Community Collaboration--Why Pest Resistance Management must Involve Group Action

April 8, 2020

By Paul Lasley, Iowa State University Sociologist

In my last editorial I argued that group action is required if we are to effectively manage field crop pests by concluding, “Some things are too big for anyone to accomplish alone and too important not to try to do together.”  

There is little doubt that productivity gains in corn and soybeans can be attributed, in part, to better pest management, which often relies upon herbicides and insecticides. However these pesticides are becoming less effective.

There is increasing evidence across the Midwestern and Southern states that weeds are rapidly developing resistance to existing herbicides.  In Iowa, marestail, giant ragweed, and waterhemp are showing resistance to glyphosate, commonly known as round-up, a staple in weed management.  Western corn root worms are developing Bt resistance, suggesting that evolution is giving root worms an upper hand.  Bt proteins that are lethal to root worms is a key component in managing this destructive corn insect pest.   Without Bt-based rootworm control, producers will likely need to use soil-applied insecticides combined with rotations to soybeans every three years or so.

What are the implications of weed and insect resistance?   Without effective herbicides, producers will likely find the only viable solution is the cultivator that “grandpa” used 40 years ago.  For those of us raised in the days where cultivators were the only option, it is mind-boggling to think about the additional hours and expenses of returning to mechanical cultivation.   In fields of heavy weed infestation, yield loss coupled with additional production expenses will contribute to increasing financial pressures on growers.

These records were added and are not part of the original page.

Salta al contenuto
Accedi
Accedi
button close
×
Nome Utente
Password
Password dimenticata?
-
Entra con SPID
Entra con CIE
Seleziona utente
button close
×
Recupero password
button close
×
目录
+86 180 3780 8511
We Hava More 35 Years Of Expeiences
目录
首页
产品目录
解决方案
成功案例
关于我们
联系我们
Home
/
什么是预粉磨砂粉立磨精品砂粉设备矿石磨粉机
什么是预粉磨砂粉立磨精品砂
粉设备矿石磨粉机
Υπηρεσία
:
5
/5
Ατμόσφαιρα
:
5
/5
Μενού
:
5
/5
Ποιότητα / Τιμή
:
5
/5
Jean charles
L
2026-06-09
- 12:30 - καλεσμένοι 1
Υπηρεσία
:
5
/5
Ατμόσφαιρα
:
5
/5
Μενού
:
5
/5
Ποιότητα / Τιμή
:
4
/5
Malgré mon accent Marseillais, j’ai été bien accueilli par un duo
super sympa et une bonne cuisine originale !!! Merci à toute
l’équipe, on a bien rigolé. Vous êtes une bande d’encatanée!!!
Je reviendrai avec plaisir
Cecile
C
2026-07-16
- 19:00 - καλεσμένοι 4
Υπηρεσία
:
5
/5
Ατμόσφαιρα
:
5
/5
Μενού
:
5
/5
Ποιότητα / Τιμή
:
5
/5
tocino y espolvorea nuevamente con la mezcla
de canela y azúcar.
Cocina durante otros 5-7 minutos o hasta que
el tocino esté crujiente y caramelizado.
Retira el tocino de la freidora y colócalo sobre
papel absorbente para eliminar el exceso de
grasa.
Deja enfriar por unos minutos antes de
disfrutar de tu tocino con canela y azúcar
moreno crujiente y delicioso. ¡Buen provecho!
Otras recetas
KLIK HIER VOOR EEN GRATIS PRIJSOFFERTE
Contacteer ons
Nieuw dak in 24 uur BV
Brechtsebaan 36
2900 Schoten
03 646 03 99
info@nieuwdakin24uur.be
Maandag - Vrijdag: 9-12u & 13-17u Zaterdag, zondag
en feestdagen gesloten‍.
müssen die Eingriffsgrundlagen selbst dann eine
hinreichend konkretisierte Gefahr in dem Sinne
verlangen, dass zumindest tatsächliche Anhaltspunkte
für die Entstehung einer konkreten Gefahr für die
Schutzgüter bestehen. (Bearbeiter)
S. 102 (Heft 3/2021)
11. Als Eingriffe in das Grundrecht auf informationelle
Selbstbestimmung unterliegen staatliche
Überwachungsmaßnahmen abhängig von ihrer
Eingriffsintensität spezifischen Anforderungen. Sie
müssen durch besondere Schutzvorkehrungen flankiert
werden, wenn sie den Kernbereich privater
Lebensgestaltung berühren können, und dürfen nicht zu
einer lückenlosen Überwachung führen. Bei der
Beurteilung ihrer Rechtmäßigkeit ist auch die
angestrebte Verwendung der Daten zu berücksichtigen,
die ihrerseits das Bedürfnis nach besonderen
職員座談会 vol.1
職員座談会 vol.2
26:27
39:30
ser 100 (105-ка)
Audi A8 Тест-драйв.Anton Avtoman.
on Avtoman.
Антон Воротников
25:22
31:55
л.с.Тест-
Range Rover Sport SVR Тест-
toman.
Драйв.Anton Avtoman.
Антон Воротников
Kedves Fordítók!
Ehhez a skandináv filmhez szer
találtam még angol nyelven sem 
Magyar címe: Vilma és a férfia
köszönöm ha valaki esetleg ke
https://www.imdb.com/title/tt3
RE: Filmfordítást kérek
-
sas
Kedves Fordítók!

Beyond the significant financial costs will be substantial increases in soil erosion if crop cultivation becomes more widespread.  

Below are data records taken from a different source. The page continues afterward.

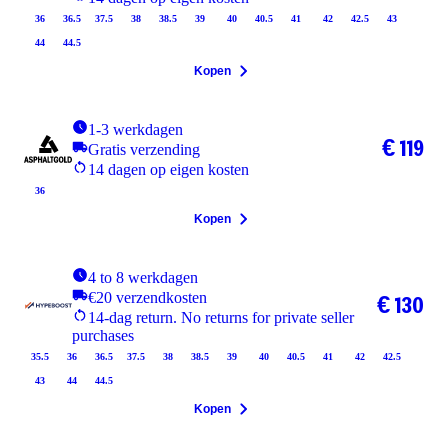
36
36.5
37.5
38
38.5
39
40
40.5
41
42
42.5
43
44
44.5
Kopen
1-3 werkdagen
€ 119
Gratis verzending
14 dagen op eigen kosten
36
Kopen
4 to 8 werkdagen
€20 verzendkosten
€ 130
14-dag return. No returns for private seller
purchases
35.5
36
36.5
37.5
38
38.5
39
40
40.5
41
42
42.5
43
44
44.5
Kopen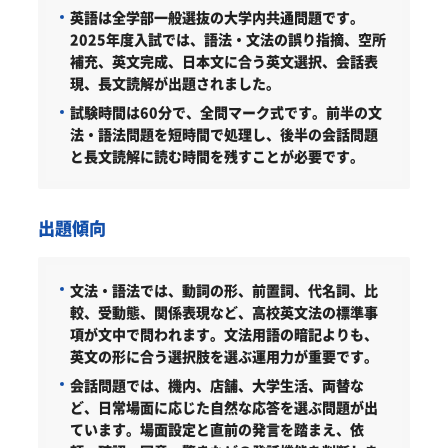
英語は全学部一般選抜の大学内共通問題です。
2025年度入試では、語法・文法の誤り指摘、空所
補充、英文完成、日本文に合う英文選択、会話表
現、長文読解が出題されました。
試験時間は60分で、全問マーク式です。前半の文
法・語法問題を短時間で処理し、後半の会話問題
と長文読解に読む時間を残すことが必要です。
出題傾向
文法・語法では、動詞の形、前置詞、代名詞、比
較、受動態、関係表現など、高校英文法の標準事
項が文中で問われます。文法用語の暗記よりも、
英文の形に合う選択肢を選ぶ運用力が重要です。
会話問題では、機内、店舗、大学生活、両替な
ど、日常場面に応じた自然な応答を選ぶ問題が出
ています。場面設定と直前の発言を踏まえ、依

With increased Bt immunity among root worms, there may be little choice but to rotate crops more frequently or consider growing continuous corn with reduced yields and profits.  Again, critics who are quick to blame farmers might address the constraints of farmers rotating their crops.  The failure to consider the structural constraints and limited options in farming might reveal that the lack of choices rather than poor management is the culprit in explaining why Iowa is predominantly a corn-soybean state.  

At a recent demonstration field plot, a colleague commented that “if only farmers would follow our recommendations, pest resistance wouldn’t be a problem.“   I found his remark tactless on two fronts; first it is a classic “blame the victim response” that it is farmers’ fault if current pesticides are failing to control weeds and insects.  Secondly, his thinking appears to be shaped by an incrementalism approach that weed and insect resistance can be approached on case-by-case basis by working with individual farmers.  The expert model of science that seems to be guiding his thinking is limited to providing advice to producers, without considering the breakdown within the current pest management practices.  In spite of mounting evidence of weed and insect resistance across the farm belt, there is resistance among many to consider new approaches to pest management so we continue down the same paths that lead to resistance becoming an issue.

However there are others who are recognize the benefits of a community or network approach.  These innovative groups recognize that pest resistance management must involve group action.  This is not an academic discussion; a group of growers, chemical company representatives, crop advisors and extension staff in Harrison County, Iowa are demonstrating that a community response to pest resistant management is possible and necessary. 

The uniqueness of this grass-roots effort is reminiscent of earlier times when farmers and local community members understood the wisdom that “Some things are too big for anyone to accomplish alone and too important not to try to do together.”  

In my next column I will review what lessons have been learned thus far in the Harrison county experience and what key ingredients are necessary for group action to occur.